Während die großen koreanischen Werkzeugmaschinenbauer den Anspruch auf Weltmarkt-Führung offen ausdrücken, sind im persönlichen Gespräch auch Zeichen für Zweifel erfahrbar. „Welche koreanischen Unternehmen halten Sie für international wettbewerbsfähig?“ Diese eher auf die Hersteller aus der zweiten Reihe abzielende Frage stellte eine koreanische Marktbeobachterin bei der diesjährigen Werkzeugmaschinenmesse Simtos.

Werkzeugmaschinenbauer fürchten Konkurrenz aus China

Vor allem vor China herrscht eine große Angst. „Die Chinesen sind uns schon sehr nahe gekommen“, äußert sich Komma-Chef Ryu, der zugleich Geschäftsführer von Hankook ist, nachdenklich. Gerade einfache Maschinen werden vermehrt in China gebaut. Der Werkzeug- und Formenbau hat einen Exodus ohnegleichen in Richtung des mächtigen nördlichen Nachbarn hinter sich.

Südkoreanische Unternehmen versuchen gegenzusteuern, indem sie einfache Maschinen, die nur für den chinesischen Markt bestimmt sind, vor Ort in China produzieren. Doosan Infracore stellt dort jährlich 1000 Maschinen her.

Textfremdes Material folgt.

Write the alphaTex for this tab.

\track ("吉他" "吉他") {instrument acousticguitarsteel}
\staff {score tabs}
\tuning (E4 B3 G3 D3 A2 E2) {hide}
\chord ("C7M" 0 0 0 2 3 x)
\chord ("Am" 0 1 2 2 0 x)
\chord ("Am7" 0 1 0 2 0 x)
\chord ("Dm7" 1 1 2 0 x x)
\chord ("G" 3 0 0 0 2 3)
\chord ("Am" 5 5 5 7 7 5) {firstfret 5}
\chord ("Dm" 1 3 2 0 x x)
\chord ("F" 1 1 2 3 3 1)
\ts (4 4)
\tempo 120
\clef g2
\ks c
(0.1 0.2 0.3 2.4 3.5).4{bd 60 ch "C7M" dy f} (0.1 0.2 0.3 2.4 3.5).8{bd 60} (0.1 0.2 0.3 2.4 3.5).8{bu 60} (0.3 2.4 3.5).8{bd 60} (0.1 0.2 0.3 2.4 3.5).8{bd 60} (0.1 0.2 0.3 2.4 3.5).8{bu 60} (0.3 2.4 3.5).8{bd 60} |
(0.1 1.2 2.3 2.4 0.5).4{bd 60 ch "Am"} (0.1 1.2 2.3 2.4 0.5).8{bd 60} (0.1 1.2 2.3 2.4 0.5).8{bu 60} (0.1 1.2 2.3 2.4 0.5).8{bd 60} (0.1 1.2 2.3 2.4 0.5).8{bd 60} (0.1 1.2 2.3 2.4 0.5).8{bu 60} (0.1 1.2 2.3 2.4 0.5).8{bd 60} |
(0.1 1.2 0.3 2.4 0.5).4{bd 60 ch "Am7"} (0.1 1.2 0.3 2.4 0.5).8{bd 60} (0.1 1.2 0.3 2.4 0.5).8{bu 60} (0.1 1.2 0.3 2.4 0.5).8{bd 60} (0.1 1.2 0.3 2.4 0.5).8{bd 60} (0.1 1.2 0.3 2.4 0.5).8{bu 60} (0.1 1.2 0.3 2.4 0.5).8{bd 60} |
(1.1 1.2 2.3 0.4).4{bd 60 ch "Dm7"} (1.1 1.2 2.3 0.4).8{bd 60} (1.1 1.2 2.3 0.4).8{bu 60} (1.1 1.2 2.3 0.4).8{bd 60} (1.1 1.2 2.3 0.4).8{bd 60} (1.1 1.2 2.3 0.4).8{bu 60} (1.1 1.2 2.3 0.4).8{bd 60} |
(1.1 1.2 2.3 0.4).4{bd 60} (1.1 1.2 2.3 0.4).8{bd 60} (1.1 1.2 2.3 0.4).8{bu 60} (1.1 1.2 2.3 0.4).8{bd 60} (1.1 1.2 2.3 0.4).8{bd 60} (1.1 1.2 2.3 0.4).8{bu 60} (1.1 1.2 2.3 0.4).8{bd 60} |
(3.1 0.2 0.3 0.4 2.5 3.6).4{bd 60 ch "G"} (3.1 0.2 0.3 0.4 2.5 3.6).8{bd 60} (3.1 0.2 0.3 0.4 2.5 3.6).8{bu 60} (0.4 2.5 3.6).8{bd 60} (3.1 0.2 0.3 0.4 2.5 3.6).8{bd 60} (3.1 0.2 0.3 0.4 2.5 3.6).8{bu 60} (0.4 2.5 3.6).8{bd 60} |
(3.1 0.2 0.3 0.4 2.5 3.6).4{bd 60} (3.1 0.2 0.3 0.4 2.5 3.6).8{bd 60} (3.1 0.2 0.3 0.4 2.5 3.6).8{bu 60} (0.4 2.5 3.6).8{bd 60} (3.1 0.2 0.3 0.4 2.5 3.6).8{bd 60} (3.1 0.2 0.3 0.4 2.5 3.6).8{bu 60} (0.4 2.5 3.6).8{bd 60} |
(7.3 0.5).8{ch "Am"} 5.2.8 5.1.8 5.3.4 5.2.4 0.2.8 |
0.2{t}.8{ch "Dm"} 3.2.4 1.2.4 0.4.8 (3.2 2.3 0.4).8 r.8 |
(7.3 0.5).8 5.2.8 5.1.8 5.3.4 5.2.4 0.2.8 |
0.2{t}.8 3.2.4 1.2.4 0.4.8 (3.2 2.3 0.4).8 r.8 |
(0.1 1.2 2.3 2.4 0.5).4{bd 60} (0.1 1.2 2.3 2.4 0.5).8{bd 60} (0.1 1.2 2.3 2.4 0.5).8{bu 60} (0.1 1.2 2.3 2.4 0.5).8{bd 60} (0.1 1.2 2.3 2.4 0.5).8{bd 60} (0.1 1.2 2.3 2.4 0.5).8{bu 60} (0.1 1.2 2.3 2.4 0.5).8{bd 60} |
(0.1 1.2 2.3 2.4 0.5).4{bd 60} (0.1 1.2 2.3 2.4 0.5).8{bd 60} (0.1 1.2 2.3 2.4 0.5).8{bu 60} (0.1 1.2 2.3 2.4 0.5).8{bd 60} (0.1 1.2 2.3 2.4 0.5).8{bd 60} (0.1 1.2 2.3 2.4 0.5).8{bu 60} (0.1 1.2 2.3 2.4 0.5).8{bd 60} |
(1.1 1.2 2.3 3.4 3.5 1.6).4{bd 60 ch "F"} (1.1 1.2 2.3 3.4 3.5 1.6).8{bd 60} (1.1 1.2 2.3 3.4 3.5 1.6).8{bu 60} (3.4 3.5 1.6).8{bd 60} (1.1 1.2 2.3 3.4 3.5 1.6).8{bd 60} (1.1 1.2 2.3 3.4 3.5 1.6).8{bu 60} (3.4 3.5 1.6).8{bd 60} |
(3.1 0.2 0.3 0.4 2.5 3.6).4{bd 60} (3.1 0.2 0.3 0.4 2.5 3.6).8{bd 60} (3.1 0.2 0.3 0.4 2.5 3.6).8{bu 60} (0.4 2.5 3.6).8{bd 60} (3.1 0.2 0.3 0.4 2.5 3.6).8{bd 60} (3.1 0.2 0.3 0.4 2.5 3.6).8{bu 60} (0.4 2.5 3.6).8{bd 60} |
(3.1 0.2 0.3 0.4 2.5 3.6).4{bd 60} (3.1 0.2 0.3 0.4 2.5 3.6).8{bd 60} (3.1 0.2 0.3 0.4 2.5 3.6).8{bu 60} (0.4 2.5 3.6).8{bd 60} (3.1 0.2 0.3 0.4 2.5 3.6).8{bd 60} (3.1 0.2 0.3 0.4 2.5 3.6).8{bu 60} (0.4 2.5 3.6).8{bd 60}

Standardmaschinen rentieren sich in Korea nicht mehr

WIA-Manager B. K. Chang bringt die aktuelle Entwicklung auf den Punkt: „In China möchte jeder eine billige Maschine. Diese Standardmaschinen rentieren sich für uns aber nicht mehr, weil die Lebenshaltungskosten in Korea so hoch sind.“ Deshalb müssten die Koreaner bessere und vielfältigere Maschinen bauen als vor ein paar Jahren – und sich neue Märkte erschließen.

Abgesetzt werden sollen die besseren Maschinen, darin sind sich die Experten einig, verstärkt im Ausland. Nicht zuletzt deshalb hat Komma-Geschäftsführer Ryu sich verstärkte Marktpräsenz außerhalb von Korea als vorrangige Aufgabe gesetzt – und Deutschland spielt dabei eine wichtige Rolle.

Beispiel 1: Südkorea ist das einzige asiatische Zielland der AMB 2008, also der ausstellerstärksten deutschen Werkzeugmaschinenmesse in diesem Jahr. Beispiel 2: Südkorea ist Partnerland der nächsten Hannover-Messe, wodurch der drastische Wandel des koreanischen Maschinenbaus auch auf der weltweit größten Industriemesse mit ihren vielen tausend Besuchern klar erkennbar sein wird.

Bis zum Termin der Hannover-Messe im April 2009 wird der Inhalt einer wuchtigen braunen Lattenholzkiste, die in einer der Werkhallen in Changwon-City auf ihre Verschiffung wartet, längst seinen Betrieb aufgenommen haben. Der Adressaufkleber auf dem Lieferschein verrät das Ziel: Russland.